Some combination of public and private insurance may be possible, although the self-interested machinations of private insurers (sometimes in league with corporate clients) have been the culprits behind many inequities and outrageous policies that have frustrated fair administration of today's "market-based" heathcare. For in the end, isn't it clear that it has been the private and public insurers, and the corporate employers, who have been the healthcare systems real customers, not the patients? In the end, only a public single-payor mechanism will likely serve us well. And remember, the customer--the patient--has to play a meaningful role in quality and satisfaction determinations, and that patient must also be aware of the cost and relative cost of alternative healthcare services provided. Responsibility and accountability must be the watchwords throughout.
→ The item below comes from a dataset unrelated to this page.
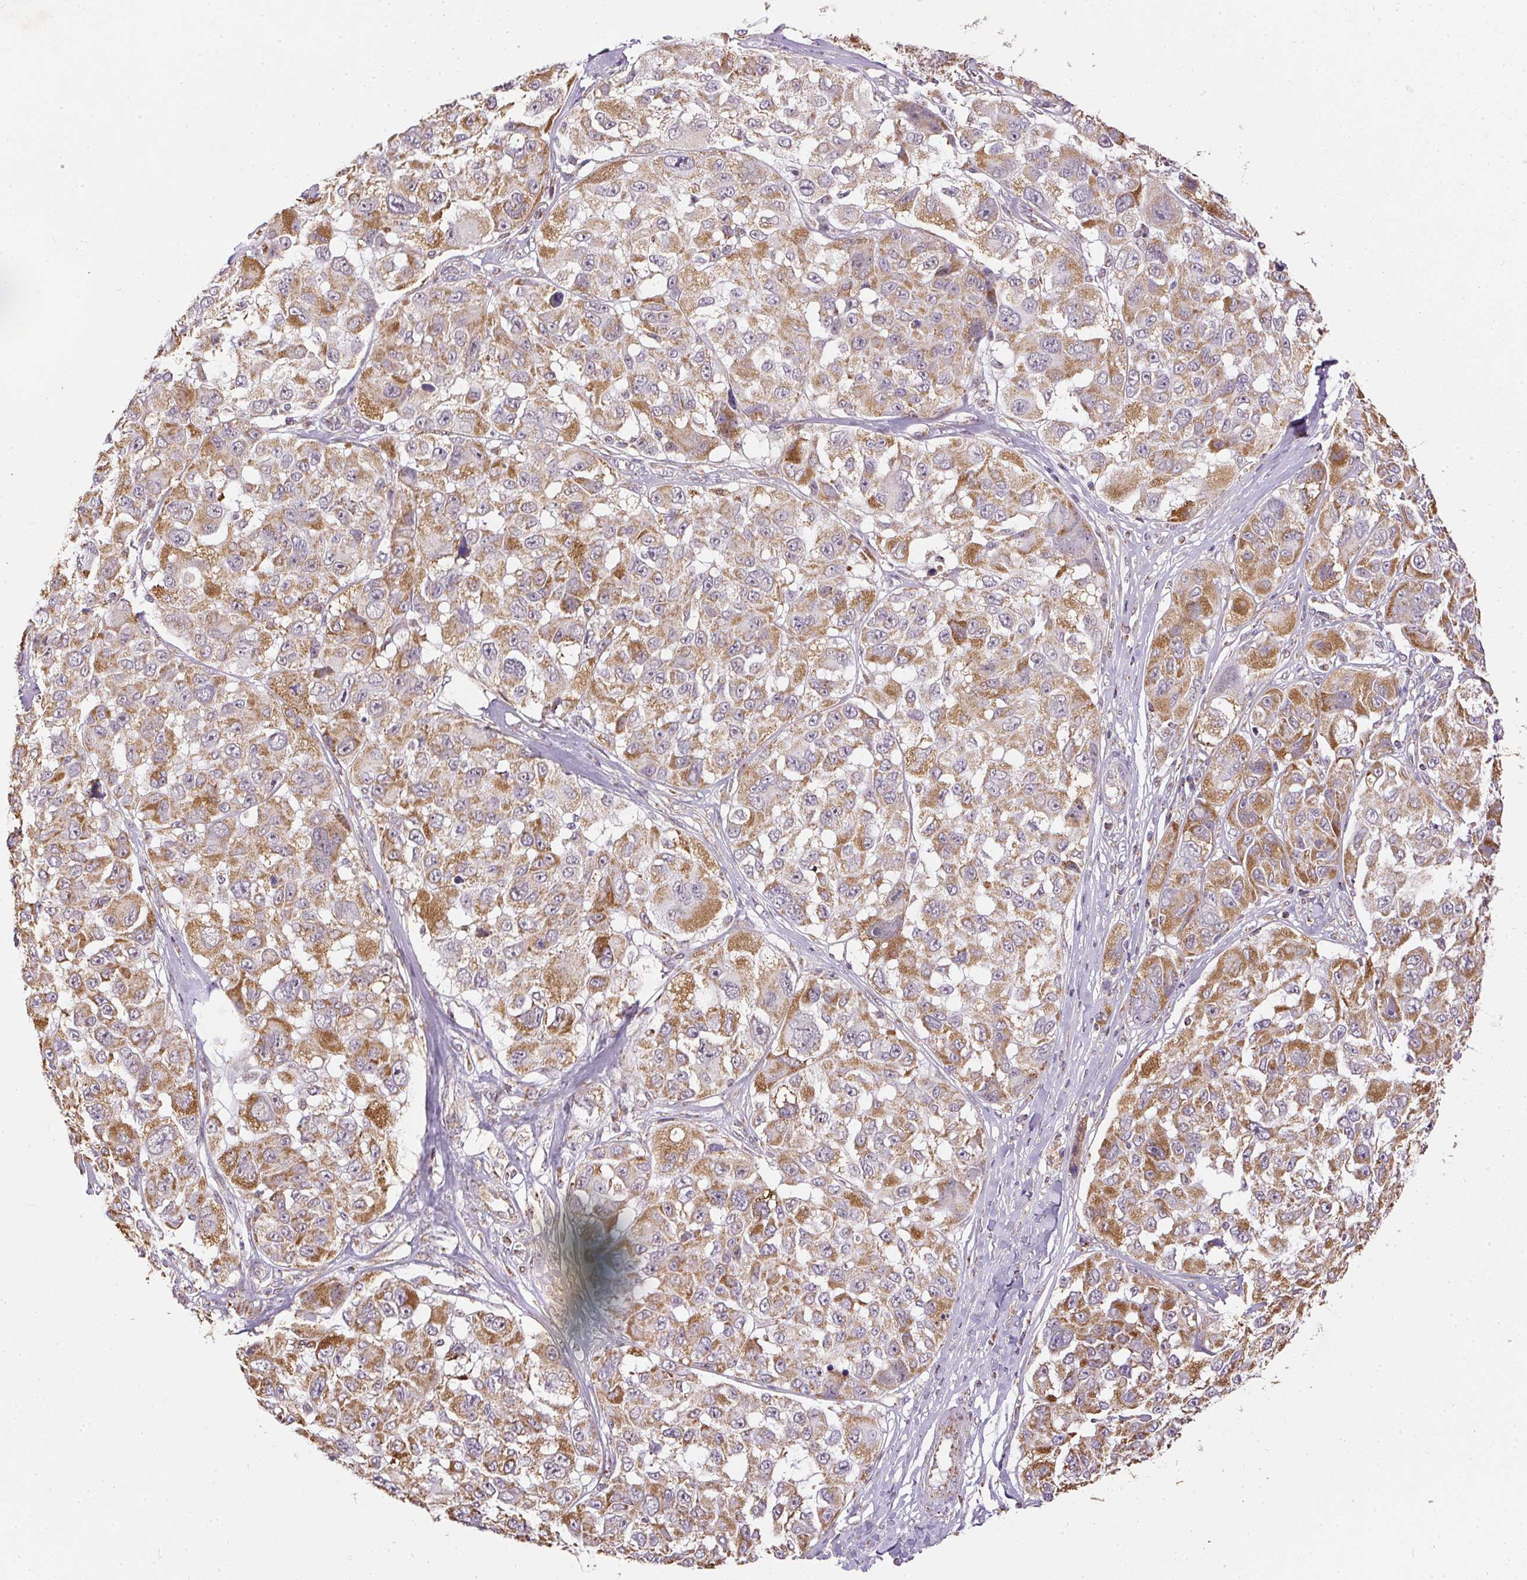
{"staining": {"intensity": "moderate", "quantity": ">75%", "location": "cytoplasmic/membranous"}, "tissue": "melanoma", "cell_type": "Tumor cells", "image_type": "cancer", "snomed": [{"axis": "morphology", "description": "Malignant melanoma, NOS"}, {"axis": "topography", "description": "Skin"}], "caption": "Melanoma was stained to show a protein in brown. There is medium levels of moderate cytoplasmic/membranous positivity in approximately >75% of tumor cells. The staining is performed using DAB brown chromogen to label protein expression. The nuclei are counter-stained blue using hematoxylin.", "gene": "MAPK11", "patient": {"sex": "female", "age": 66}}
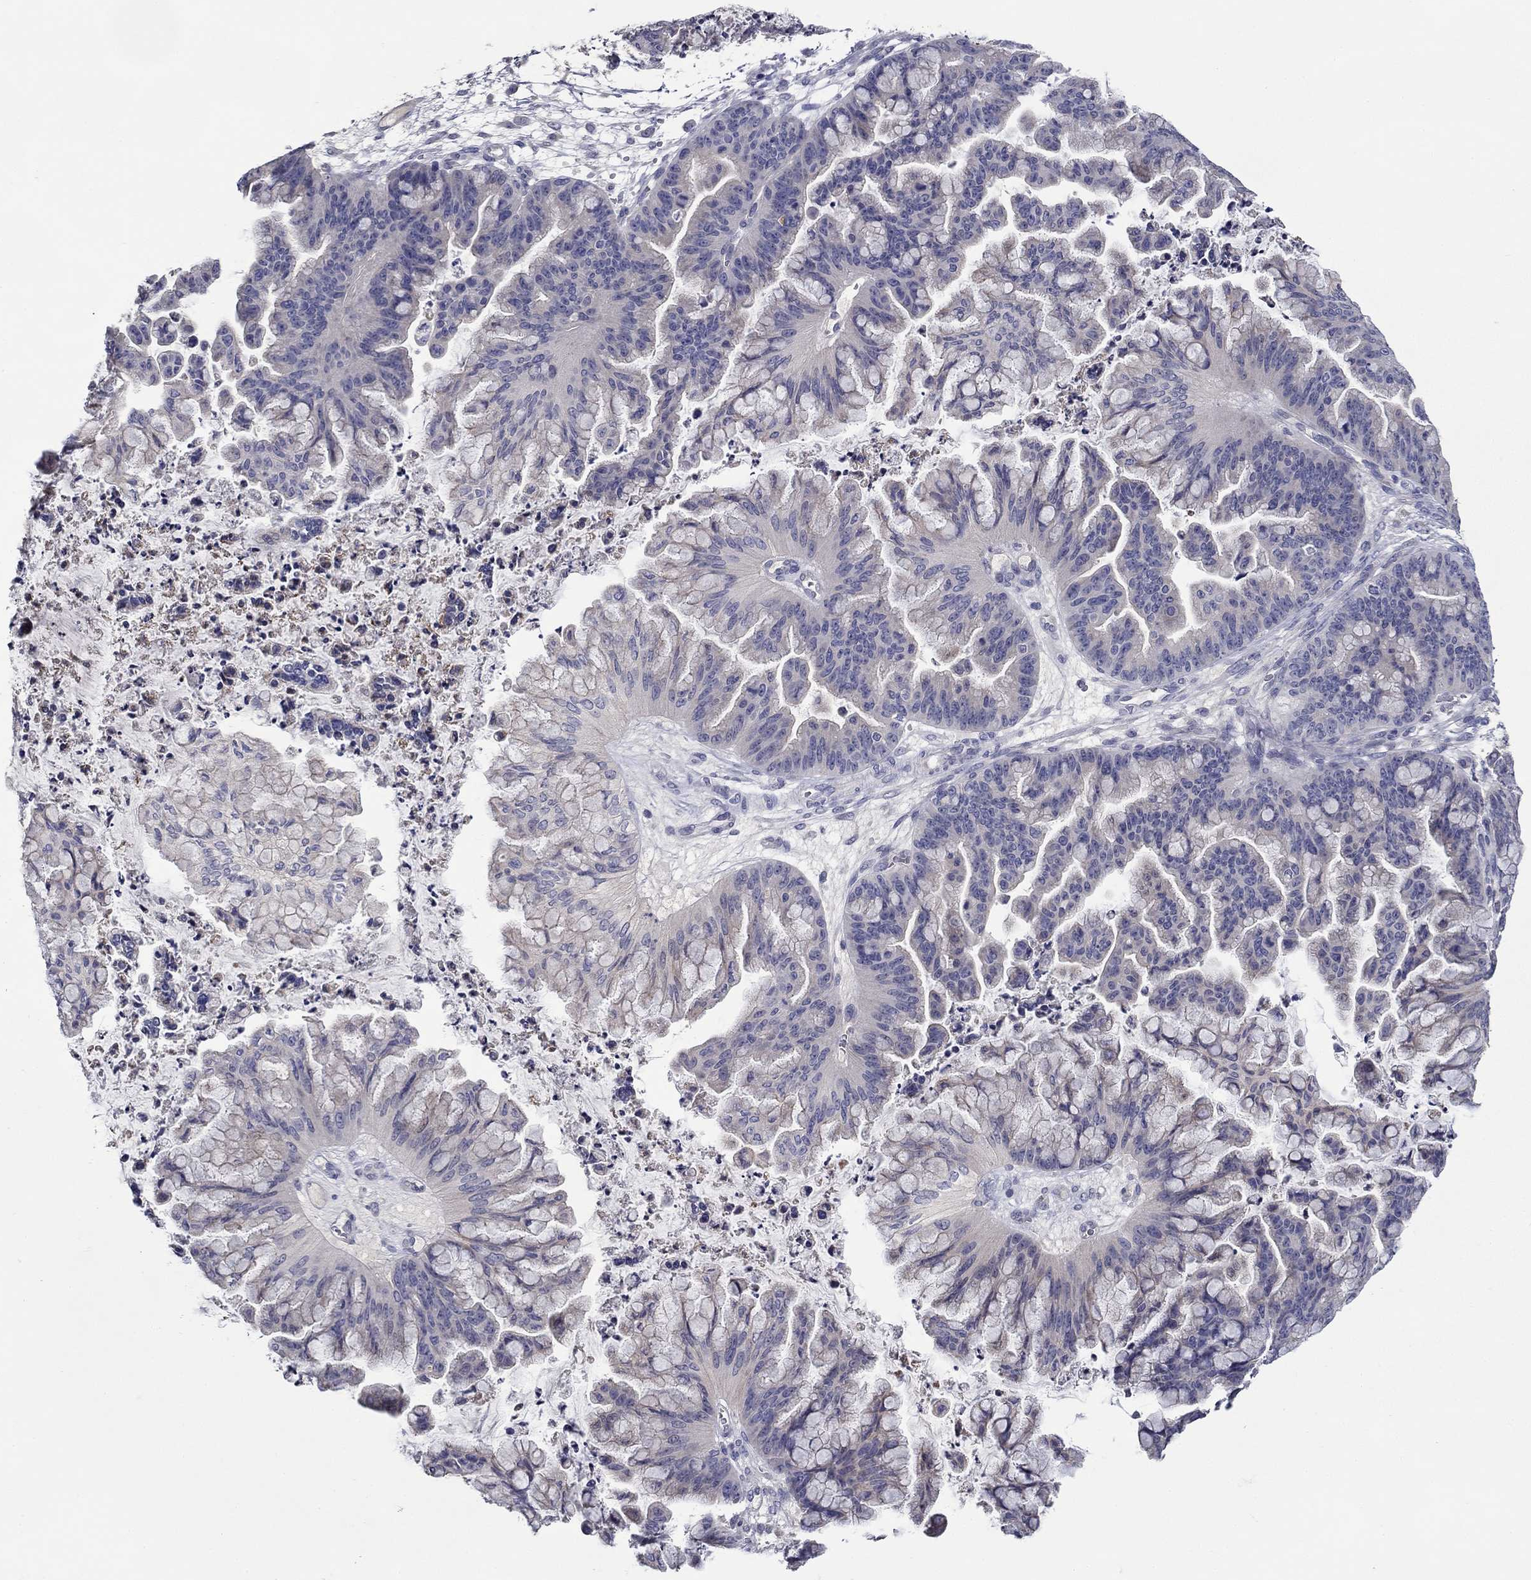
{"staining": {"intensity": "negative", "quantity": "none", "location": "none"}, "tissue": "ovarian cancer", "cell_type": "Tumor cells", "image_type": "cancer", "snomed": [{"axis": "morphology", "description": "Cystadenocarcinoma, mucinous, NOS"}, {"axis": "topography", "description": "Ovary"}], "caption": "Human mucinous cystadenocarcinoma (ovarian) stained for a protein using IHC demonstrates no staining in tumor cells.", "gene": "SPATA7", "patient": {"sex": "female", "age": 67}}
A national health service? Well, we have a full-blown, fully-functional national heath service for the military and veterans, especially veterans with service-related disabilities. By all accounts, it works quite well. In my time of service, it worked well enough for me. But we are--politically speaking--at least a decade, perhaps a generation, away from taking seriously the potential superiority of such a system of delivering public healthcare. This is so even though advanced countries with national health services enjoy cost per capita of approximately half that of the U.S. And, it would also require a dismantling, or at least an enormous and completely disruptive restructuring, of our current healthcare delivery process, a daunting prospect. Any change of that magnitude would likely have to be incremental, and would take years, likely a decade or more. Of course, even moving to a single-payor (government insurer/payor) system would require significant restructuring and change in both private and government insurance structures and capability, requiring a years-long transition period.

But we've taken a step in that direction, an important step, actually--but mostly on the issues of access and equity, halting unfair practices of private insurers, etc. Very little has been done to materially reduce and control cost. But, as noted above, neither the Republicans (inexplicably) or some of the Democrats wanted to go there. We can only hope that there will be next steps, and those next steps will more effectively address cost reduction and control--and if it is still as apparent as it is today that a single payor system will serve us better, perhaps another step in that direction, too. But in the meantime, the least we can hope for is the reasonable success of the IPAD--and first, a full and fair opportunity for it to function as intended.

It took a long-term lack of public and market accountability for this godawful healthcare delivery system to evolve. It will take a long-term, incremental evaluation and change process to get it anywhere near as efficient, fair and accessible as the American people need, as productive as American business demands, and as wisely approached as American public policy should now dictate.